Onomatopoeia is sometimes invented on the spot, but it’s usually already part of our vocabualary by popular demand. The people decided that “ping pong” was a much better name than “table tennis” and “slide fasteners” soon gave way to “zippers”. Noise words are being created every day to add more color to our language and to keep up with technology. We “zap” annoying TV commercials and once, when decency prevailed, foul language was “bleeped” from the audio.
Here are some entries I read in a short story: “The ‘cleek-cleek-pop’ of the gum-chewing waitress almost drowned out the subdued argument of the couple in the next booth as they ‘hisspered’ to each other.”
Not all onomatopoeias are equal, especially if invented in different countries. Taiwan ducks don’t quack, they go “gua, gua” and, if you buy a clock in Tokyo, it won’t tick tock.

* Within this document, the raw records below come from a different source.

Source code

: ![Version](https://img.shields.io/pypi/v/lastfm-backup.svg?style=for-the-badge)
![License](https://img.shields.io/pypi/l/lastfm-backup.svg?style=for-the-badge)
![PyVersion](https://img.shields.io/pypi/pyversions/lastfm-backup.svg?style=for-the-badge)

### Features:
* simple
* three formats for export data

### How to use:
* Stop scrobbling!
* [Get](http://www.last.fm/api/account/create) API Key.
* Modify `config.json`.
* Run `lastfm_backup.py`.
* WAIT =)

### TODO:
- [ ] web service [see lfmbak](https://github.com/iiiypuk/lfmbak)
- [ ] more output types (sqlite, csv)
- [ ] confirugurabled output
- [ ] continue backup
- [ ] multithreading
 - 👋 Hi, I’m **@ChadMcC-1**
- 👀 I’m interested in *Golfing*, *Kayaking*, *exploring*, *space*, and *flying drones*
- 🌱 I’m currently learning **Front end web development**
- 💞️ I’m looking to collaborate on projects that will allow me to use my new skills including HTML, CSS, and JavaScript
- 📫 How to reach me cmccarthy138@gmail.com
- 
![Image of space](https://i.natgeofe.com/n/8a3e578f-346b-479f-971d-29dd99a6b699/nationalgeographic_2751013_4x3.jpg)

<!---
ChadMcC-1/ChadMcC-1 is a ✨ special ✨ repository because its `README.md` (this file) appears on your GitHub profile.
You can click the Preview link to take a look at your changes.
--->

It will go “katchin,katchin”. If you stop over in Hong Kong on the way home, you’ll notice the new clock’s sound has changed to “dye-dah”. Go figure.
When a Parisian comes home from work, his faithful dog greets him with a loud and friendly “ouah,ouah!” My late, beloved dog Molly knew only “bow wow”. I thought it would be cool to teach her to bark in French, but it was hopeless, even with the cue cards. Molly managed to mimic the sound but she just couldn’t match the rhthym.